§ **Provided passage**
§ §

‘Unhalfbricking’: Fairport Convention covers Dylan with Percy’s Song

By Tony Atwood

Ask anyone who has performed a song on stage which has multiple repeated lines: it is much harder to pull off than a song with ever changing words.  You have to do something to those endless repeats in order to take the audience with you, but it is so easy to go over the top when you sing the same line for the sixth time or more.

If you want a perfect example of how to carry it off, then the 1963 Carnegie Hall recording of Percy’s Song is it.  You never get tired of the repeated lines, you are utterly spellbound by the story, and its journey.

I think Dylan’s personal journey to this song is, for me (if for no one else) directly connected to Ballad for a Friend.  The recordings of Percy’s Song comes from 1963.  Ballad for a Friend which deals with an actual motor crash was recorded the year before.  A song that is reportedly related to the accident of Bob’s friend Larry Kegan accident which left him in a wheelchair.

If this is so, consciously or sub-consciously, then it is a remarkable journey for Dylan, for in Ballad for a Friend he is saying goodbye to a dear friend seriously injured in a car crash, (in the song the character actually dies) while in Percy’s Song he is pleading against the disproportionate sentence of man-slaughter for a man whose driving has killed four.

The song itself comes from the English ballad of the 17th century “The Twa Sisters” in which a girl drowned by her sister – a song which quickly became transmuted into “The Wind and Rain” and many other versions – which is where Dylan’s phrase comes from.

But it is not the question of how original this song is as a Dylan song that fascinates me, but the beauty of the rendition in the Carnegie Hall version.

It is all so astoundingly simple

Bad news, bad news
Come to me where I sleep
Turn, turn, turn again
Sayin’ one of your friends
Is in trouble deep
Turn, turn to the rain
And the wind

and yet verse after verse Dylan pulls it off.

As I say, it is all so simple, so low key, and that is what makes it work so well, for what is resting on the story is the life of a man – a man who is imprisoned for 99 years.

Listening to the song again today I suddenly thought also of the Drifter’s Escape, perhaps for no reason than that too is a dead simple song and it has a judge in it.  But there the judge is sympathetic to the accused – it is the jury who gets it all wrong.  One way or another though, Dylan is never a fan of the legal system.

I am not saying Dylan thought of one song as he composed another, rather it is probably just Dylan working out themes over time in different ways.  But even so somehow I find this connection between these simple songs delivered with such power and assuredness, each in a different form, each with the legal incidents being seen from three different angles with three different outcomes, to be completely fascinating.

§ §

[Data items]
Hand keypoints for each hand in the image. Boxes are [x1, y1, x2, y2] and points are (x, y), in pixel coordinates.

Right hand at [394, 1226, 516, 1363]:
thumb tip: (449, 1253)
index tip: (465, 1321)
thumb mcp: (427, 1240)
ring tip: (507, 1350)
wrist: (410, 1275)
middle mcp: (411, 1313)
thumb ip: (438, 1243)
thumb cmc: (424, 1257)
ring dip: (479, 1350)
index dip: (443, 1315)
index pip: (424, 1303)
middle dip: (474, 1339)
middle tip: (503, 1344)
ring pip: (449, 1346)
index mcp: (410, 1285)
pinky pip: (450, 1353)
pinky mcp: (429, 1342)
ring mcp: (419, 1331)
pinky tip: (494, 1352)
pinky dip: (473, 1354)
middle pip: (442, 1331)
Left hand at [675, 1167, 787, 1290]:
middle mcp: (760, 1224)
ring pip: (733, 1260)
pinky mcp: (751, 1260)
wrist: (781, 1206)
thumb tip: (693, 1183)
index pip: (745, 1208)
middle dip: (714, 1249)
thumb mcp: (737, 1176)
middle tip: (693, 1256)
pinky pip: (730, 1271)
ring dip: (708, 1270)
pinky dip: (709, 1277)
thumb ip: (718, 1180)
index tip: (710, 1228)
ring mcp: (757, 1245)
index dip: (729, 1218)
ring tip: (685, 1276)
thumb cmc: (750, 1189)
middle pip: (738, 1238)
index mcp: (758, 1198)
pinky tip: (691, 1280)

§ §

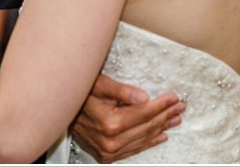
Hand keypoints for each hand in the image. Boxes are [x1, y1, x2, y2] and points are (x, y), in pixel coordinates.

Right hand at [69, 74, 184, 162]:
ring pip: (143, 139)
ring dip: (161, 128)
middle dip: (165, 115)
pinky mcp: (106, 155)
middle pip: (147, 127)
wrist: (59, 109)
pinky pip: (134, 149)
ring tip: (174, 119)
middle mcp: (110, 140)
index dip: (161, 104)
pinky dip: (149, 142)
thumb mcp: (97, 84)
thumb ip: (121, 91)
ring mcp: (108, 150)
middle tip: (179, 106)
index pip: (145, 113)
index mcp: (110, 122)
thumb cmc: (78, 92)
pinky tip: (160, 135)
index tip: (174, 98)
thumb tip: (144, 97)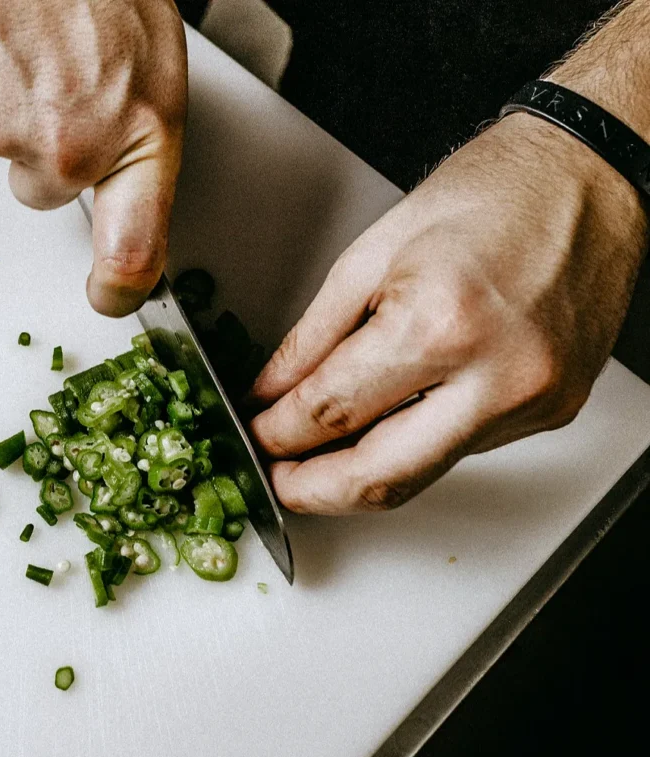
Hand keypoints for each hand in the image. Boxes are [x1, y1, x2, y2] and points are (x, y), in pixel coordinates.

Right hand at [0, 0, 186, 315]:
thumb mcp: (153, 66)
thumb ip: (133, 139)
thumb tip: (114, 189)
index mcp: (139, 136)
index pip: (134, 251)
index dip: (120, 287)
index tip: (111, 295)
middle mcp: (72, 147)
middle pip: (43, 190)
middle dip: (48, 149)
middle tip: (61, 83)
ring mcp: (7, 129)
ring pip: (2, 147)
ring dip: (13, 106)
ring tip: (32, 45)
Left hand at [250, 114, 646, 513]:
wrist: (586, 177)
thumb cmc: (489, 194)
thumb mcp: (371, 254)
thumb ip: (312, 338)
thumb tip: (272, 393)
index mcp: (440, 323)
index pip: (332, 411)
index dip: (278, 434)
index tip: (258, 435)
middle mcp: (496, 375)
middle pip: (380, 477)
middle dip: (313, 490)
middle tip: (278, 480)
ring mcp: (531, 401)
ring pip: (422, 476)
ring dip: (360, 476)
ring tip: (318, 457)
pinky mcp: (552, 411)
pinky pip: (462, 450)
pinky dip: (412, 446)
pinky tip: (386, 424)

§ §

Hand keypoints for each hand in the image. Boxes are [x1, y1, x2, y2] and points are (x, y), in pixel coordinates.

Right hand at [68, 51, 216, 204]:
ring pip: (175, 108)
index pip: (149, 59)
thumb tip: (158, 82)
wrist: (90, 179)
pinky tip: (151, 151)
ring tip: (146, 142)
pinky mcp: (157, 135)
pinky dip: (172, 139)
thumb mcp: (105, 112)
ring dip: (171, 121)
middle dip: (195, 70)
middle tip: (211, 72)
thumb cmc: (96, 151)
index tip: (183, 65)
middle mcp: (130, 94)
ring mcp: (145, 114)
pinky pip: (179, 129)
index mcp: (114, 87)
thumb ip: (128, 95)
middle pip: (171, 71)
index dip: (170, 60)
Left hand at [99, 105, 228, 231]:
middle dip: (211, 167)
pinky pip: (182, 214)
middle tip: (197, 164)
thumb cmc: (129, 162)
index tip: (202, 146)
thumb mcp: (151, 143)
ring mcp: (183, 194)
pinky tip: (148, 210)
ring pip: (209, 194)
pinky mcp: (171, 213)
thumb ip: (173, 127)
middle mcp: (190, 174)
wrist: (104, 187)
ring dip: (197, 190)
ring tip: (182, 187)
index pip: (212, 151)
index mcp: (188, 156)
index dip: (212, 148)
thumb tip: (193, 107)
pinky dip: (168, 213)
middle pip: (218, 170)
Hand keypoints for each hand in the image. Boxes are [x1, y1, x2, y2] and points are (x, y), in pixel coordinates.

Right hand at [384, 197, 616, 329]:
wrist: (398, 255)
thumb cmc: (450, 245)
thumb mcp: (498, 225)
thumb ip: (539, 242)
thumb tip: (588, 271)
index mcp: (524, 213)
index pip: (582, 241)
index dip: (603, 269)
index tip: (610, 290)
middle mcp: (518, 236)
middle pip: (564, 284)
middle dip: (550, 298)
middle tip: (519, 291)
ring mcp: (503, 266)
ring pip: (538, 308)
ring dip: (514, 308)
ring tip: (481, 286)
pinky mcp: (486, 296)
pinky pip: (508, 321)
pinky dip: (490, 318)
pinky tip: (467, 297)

§ §

§ **Brief 1**
Update the Percy's Song article, starting with "I am not saying" and going on through "be completely fascinating.", so that "confidence" takes the place of "assuredness".
§ **Brief 2**
In the Percy's Song article, how long is the man's prison sentence?

§ **Written solution 1**
I am not saying Dylan thought of one song as he composed another, rather it is probably just Dylan working out themes over time in different ways.  But even so somehow I find this connection between these simple songs delivered with such power and confidence, each in a different form, each with the legal incidents being seen from three different angles with three different outcomes, to be completely fascinating.

§ **Written solution 2**
99 years